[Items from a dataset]
************
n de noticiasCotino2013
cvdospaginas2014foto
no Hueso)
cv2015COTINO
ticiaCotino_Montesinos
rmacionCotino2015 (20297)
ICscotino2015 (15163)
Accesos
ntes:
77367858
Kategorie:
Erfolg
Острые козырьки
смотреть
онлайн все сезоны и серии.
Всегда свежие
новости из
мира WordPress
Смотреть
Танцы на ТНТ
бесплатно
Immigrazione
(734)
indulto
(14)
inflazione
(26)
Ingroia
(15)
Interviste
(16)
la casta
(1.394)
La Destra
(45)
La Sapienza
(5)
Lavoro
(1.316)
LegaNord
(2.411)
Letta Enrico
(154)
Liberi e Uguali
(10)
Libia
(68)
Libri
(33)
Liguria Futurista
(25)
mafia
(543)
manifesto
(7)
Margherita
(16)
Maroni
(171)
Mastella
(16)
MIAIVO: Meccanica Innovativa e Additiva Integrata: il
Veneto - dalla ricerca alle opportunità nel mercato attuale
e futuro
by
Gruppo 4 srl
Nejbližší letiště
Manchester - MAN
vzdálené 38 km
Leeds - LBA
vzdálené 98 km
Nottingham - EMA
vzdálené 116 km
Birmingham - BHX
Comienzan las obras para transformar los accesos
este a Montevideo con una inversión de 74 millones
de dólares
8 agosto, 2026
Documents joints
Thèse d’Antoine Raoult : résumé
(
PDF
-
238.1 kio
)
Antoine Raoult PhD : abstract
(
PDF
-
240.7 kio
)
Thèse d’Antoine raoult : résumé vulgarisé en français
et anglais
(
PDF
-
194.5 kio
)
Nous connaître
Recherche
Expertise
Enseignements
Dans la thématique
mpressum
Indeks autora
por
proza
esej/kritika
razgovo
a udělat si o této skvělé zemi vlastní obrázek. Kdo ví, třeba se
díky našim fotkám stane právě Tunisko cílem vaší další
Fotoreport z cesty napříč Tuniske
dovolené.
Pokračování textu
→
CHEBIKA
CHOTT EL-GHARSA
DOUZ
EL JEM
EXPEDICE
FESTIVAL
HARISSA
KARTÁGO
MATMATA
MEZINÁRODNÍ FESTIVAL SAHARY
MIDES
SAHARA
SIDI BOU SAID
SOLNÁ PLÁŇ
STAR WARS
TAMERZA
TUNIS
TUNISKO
************
Work task =
Write the records out precisely, omitting nothing.

Result for this task =
n de noticiasCotino2013
cvdospaginas2014foto
no Hueso)
cv2015COTINO
ticiaCotino_Montesinos
rmacionCotino2015 (20297)
ICscotino2015 (15163)
Accesos
ntes:
77367858
Kategorie:
Erfolg
Острые козырьки
смотреть
онлайн все сезоны и серии.
Всегда свежие
новости из
мира WordPress
Смотреть
Танцы на ТНТ
бесплатно
Immigrazione
(734)
indulto
(14)
inflazione
(26)
Ingroia
(15)
Interviste
(16)
la casta
(1.394)
La Destra
(45)
La Sapienza
(5)
Lavoro
(1.316)
LegaNord
(2.411)
Letta Enrico
(154)
Liberi e Uguali
(10)
Libia
(68)
Libri
(33)
Liguria Futurista
(25)
mafia
(543)
manifesto
(7)
Margherita
(16)
Maroni
(171)
Mastella
(16)
MIAIVO: Meccanica Innovativa e Additiva Integrata: il
Veneto - dalla ricerca alle opportunità nel mercato attuale
e futuro
by
Gruppo 4 srl
Nejbližší letiště
Manchester - MAN
vzdálené 38 km
Leeds - LBA
vzdálené 98 km
Nottingham - EMA
vzdálené 116 km
Birmingham - BHX
Comienzan las obras para transformar los accesos
este a Montevideo con una inversión de 74 millones
de dólares
8 agosto, 2026
Documents joints
Thèse d’Antoine Raoult : résumé
(
PDF
-
238.1 kio
)
Antoine Raoult PhD : abstract
(
PDF
-
240.7 kio
)
Thèse d’Antoine raoult : résumé vulgarisé en français
et anglais
(
PDF
-
194.5 kio
)
Nous connaître
Recherche
Expertise
Enseignements
Dans la thématique
mpressum
Indeks autora
por
proza
esej/kritika
razgovo
a udělat si o této skvělé zemi vlastní obrázek. Kdo ví, třeba se
díky našim fotkám stane právě Tunisko cílem vaší další
Fotoreport z cesty napříč Tuniske
dovolené.
Pokračování textu
→
CHEBIKA
CHOTT EL-GHARSA
DOUZ
EL JEM
EXPEDICE
FESTIVAL
HARISSA
KARTÁGO
MATMATA
MEZINÁRODNÍ FESTIVAL SAHARY
MIDES
SAHARA
SIDI BOU SAID
SOLNÁ PLÁŇ
STAR WARS
TAMERZA
TUNIS
TUNISKO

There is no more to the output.